«Писать грустные песни — само по себе было протестом»

Как Булат Окуджава сделал голос частного человека общественным явлением

9 мая исполнилось 100 лет со дня рождения Булата Окуджавы. Поэта, который одним из первых стал исполнять свои стихи под гитару и породил огромное движение «авторской песни», писателя, оставившего несколько тонких мемуарных и исторических книг, человека, постоянно думавшего об историческом опыте своего поколения — и ставшего символом поколения шестидесятников. Окуджава останется в истории русской культуры прежде всего романтиком и лириком, воспевшим негромкие чувства обычного человека, но, помимо этого, он оказался свидетелем большой истории XX века, отрефлексировавшим в текстах его трагедии и переломы. Юрий Сапрыкин поговорил об опыте и наследии Окуджавы с Ольгой Розенблюм, автором посвященной ему книги «"…Ожиданье большой перемены"».

Фото: Фотоархив журнала «Огонёк» / Коммерсантъ

У Окуджавы не совсем обычная писательская биография. Он пришел в литературу довольно поздно, ему было уже за тридцать, но, пожалуй, самое удивительное — это квантовый скачок, который он сделал в самом начале карьеры. Его первый сборник вышел в 1956-м, он в это время работал учителем в Калуге, и это совсем-совсем советские стихи со всеми штампами того времени. Прошел всего год-два — и почти одновременно появились «Ленька Королев», «Часовые любви», «Последний троллейбус», «Песня о московском муравье». И это совсем другие тексты. Человеческие чувства — грусть по ушедшим товарищам, печаль одиночества, любовь к улице, где прошло детство,— о которых он говорит необщим и нешаблонным языком. Окуджава как будто выходит из поэтического хора ликующих и скорбящих и обретает голос частного, не ищущего величия человека. Он говорит о боли и надежде, которая есть в самой обычной, негероической жизни — и отказывается подводить ее под некий общегражданский стандарт, как было принято в поэзии сталинского времени. Не говоря о том, что он начинает петь эти тексты под гитару, чего почти никто тогда не делал. Чем можно объяснить такой прорыв?

В конце 1950-х он начал писать о том, что действительно знает. У него за плечами уже была серия неудач. Несколько раз он приходил в какие-то литературные объединения, читал свои стихи, и это не вызывало интереса. И он разрешил себе писать о собственном опыте. У него жизнь была типичная для многих, он прошел через войну, его родители были репрессированы. Он просто перестал пытаться понять, каким должно быть стихотворение, которое возьмут в газету, а стал делать то, что ему самому было интересно, для тех, кто был готов его слушать.

• [ЗАДАНИЕ] Продолжите текст о Булате Окуджаве, начиная сразу после его последнего предложения.

• [СОБРАННЫЕ ДАННЫЕ]

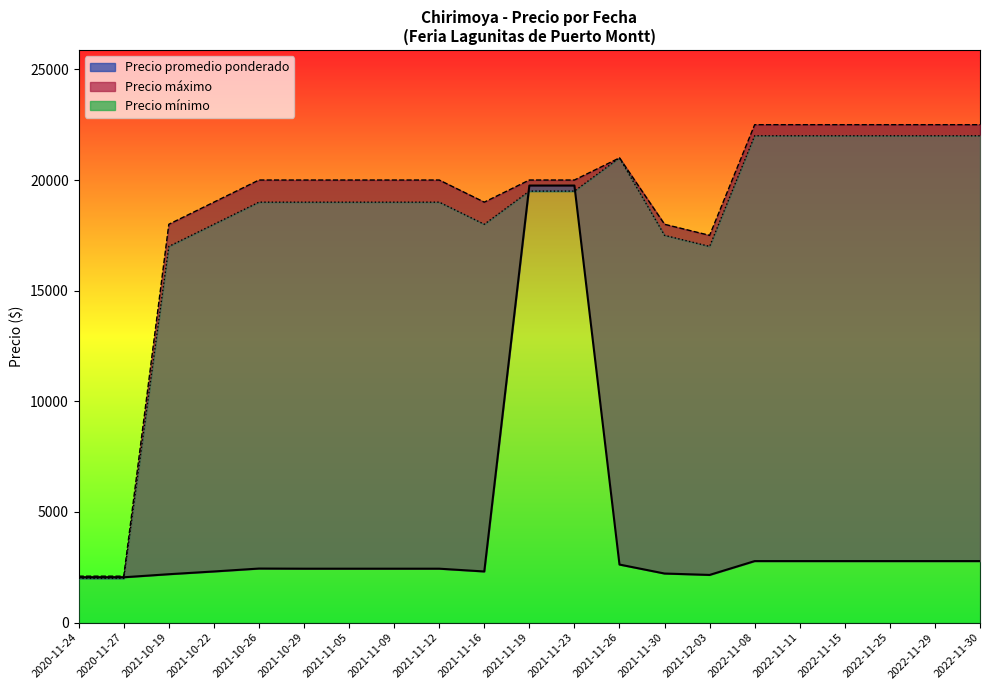

What is the lowest value of the Precio promedio ponderado series?

2050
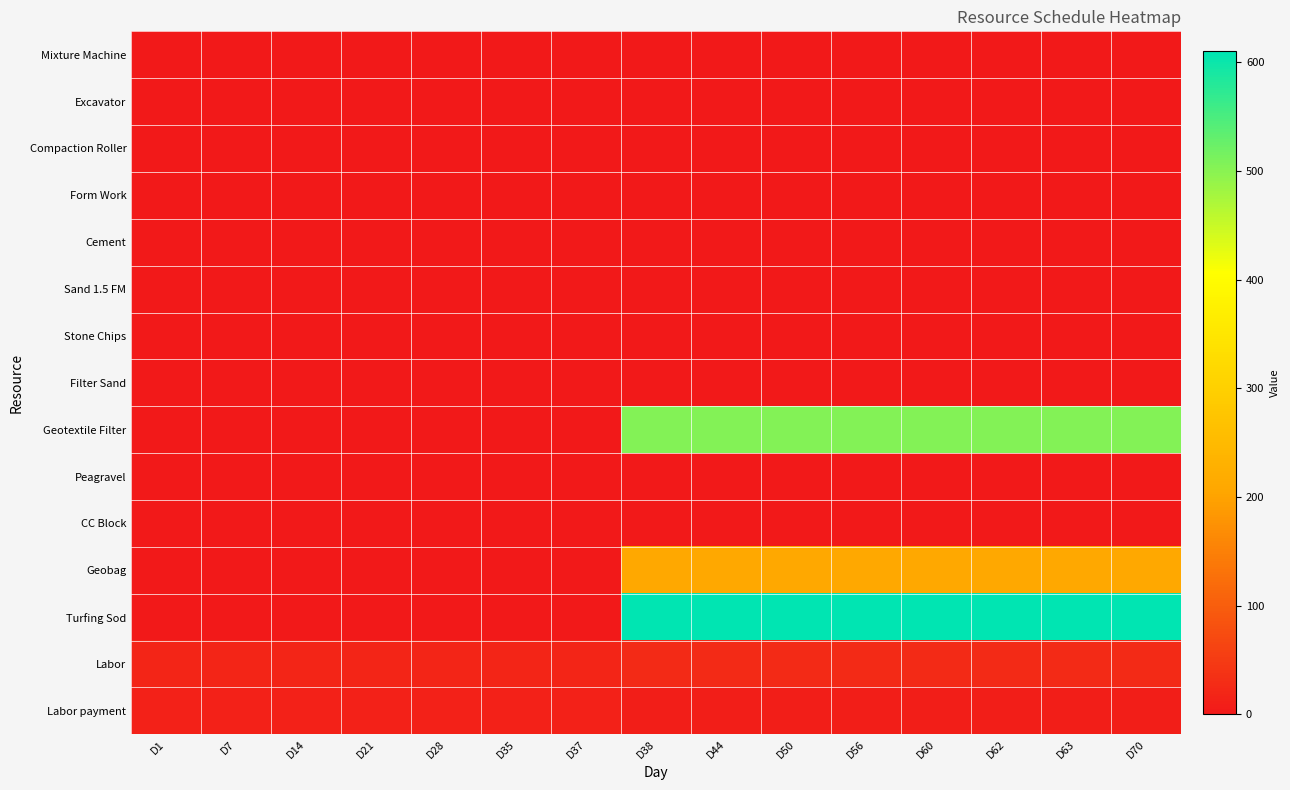

Which has a higher value, D38 or D56?

D38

• [ОТВЕТ]
Нам трудно сейчас восстановить контекст, но можно представить, насколько это было непохоже на все, что печаталось и звучало вокруг. Не только на поэзию тогдашних литературных генералов — но и на оттепельную эстраду, и на стихи его младших современников-«шестидесятников». В фильме Марлена Хуциева «Застава Ильича» Окуджава выступает на сцене Политехнического музея вместе с Евтушенко, Вознесенским и Ахмадулиной — и там отчетливо слышно, насколько его голос тише, а интонация мягче и печальнее. Пожалуй, единственный, хотя и отдаленный аналог его ранним песням — Ив Монтан, первый французский шансонье, который стал известен в СССР и приезжал с гастролями в Москву в декабре 1956-го. Мы не знаем, насколько Окуджава осознавал свою инаковость, хотя в одном из интервью он говорит: мол, первые мои песни — это были песни протеста. Как вы понимаете это определение?

Есть книжка, где собраны его ответы на вопросы из зала. И там, по-моему, даже еще в начале 1960-х годов Окуджава говорит перед выступлением: «Я знаю, что вы любите песни веселые, мои песни не веселые». То есть он знает, что есть ожидания, которым он не сможет соответствовать. Думаю, в то время сама установка, что можно писать грустные песни, тоже была протестом. В своей книге про оттепель Сергей Чупринин дает подборку стихов «Весеннее», опубликованную 1 мая 1953 года в «Литературной газете», и это огромное событие: надо же, оказывается, 1 мая можно публиковать стихи о весне, а не о героизме, счастье труда и тому подобном. Дело даже не в том, что это хорошие стихи, а в том, что, оказывается, теперь так можно. Такие эксперименты в это время постоянно происходят — в печати, не в печати, на самых разных уровнях. И Окуджава тоже начал экспериментировать.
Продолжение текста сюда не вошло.